Among the various and sundry undergraduate and graduate studies I have enjoyed or endured, there was an entire semester class on the person and the works of William Shakespeare taken at the College of William and Mary.
Never once was there even the suggestion that Shakespeare might have been a Christian. Common references in his works to Roman Catholic or Protestant ideas (such as purgatory, heaven, and hell) were dismissed as a writer's patronizing nods to the prevailing cultural sentiments of his day.
Bearing in mind that - just as people say all sorts of spiritual things about their loved one's faith (relatively imperceptible during life but now declared decisively upon their death), people also often adapt all sorts of spiritual perceptions of themselves when their thoughts turn to the impending reality of their own deaths - I offer the following surprising declaration from William Shakespeare in his last will and testament:
"I commend my soul into the hands of God, my Creator, hoping and assuredly believing, through only the merits of Jesus Christ, my Saviour, to be made partaker of life everlasting."

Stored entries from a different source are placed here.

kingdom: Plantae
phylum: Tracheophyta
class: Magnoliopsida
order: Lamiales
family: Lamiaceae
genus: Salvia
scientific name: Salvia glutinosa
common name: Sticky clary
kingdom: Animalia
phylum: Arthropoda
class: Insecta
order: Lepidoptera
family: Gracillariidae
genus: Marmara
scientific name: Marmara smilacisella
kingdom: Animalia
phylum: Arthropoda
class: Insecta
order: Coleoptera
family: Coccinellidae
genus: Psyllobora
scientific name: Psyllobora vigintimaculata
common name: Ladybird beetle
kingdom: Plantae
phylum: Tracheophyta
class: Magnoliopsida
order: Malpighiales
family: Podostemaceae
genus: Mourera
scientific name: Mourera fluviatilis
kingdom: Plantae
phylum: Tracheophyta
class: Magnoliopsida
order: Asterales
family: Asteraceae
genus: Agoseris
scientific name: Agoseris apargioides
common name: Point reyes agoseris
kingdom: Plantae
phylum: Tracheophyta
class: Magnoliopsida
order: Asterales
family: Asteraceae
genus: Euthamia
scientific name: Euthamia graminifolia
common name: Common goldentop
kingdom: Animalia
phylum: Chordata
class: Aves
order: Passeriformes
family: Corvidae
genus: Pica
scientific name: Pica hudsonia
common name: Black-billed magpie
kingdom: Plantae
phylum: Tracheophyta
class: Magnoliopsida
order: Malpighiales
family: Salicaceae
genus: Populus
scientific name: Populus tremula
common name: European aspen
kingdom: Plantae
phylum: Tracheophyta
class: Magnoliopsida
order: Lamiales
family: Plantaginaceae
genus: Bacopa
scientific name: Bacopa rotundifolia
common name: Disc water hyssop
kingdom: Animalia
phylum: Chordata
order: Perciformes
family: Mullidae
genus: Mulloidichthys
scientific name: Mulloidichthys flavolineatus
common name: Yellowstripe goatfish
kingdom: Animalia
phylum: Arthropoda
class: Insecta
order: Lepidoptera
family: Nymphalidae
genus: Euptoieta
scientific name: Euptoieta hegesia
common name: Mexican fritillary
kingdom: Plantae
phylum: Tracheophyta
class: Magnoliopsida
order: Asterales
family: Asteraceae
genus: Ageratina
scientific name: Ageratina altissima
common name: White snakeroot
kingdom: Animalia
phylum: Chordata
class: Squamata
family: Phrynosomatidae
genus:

- William Shakespeare, (1564-1616)
1 comment:
Only, note that this is how is was all spelled:
"In the name of god Amen I William Shackspeare, of Stratford upon Avon in the countrie of Warr., gent., in perfect health and memorie, God be praysed, doe make and ordayne this my last will and testament in manner and forme followeing, that ys to saye, first, I comend my soule into the hands of God my Creator, hoping and assuredlie beleeving, through thonelie merites, of Jesus Christe my Saviour, to be made partaker of lyfe everlastinge, and my bodye to the earth whereof yt ys made."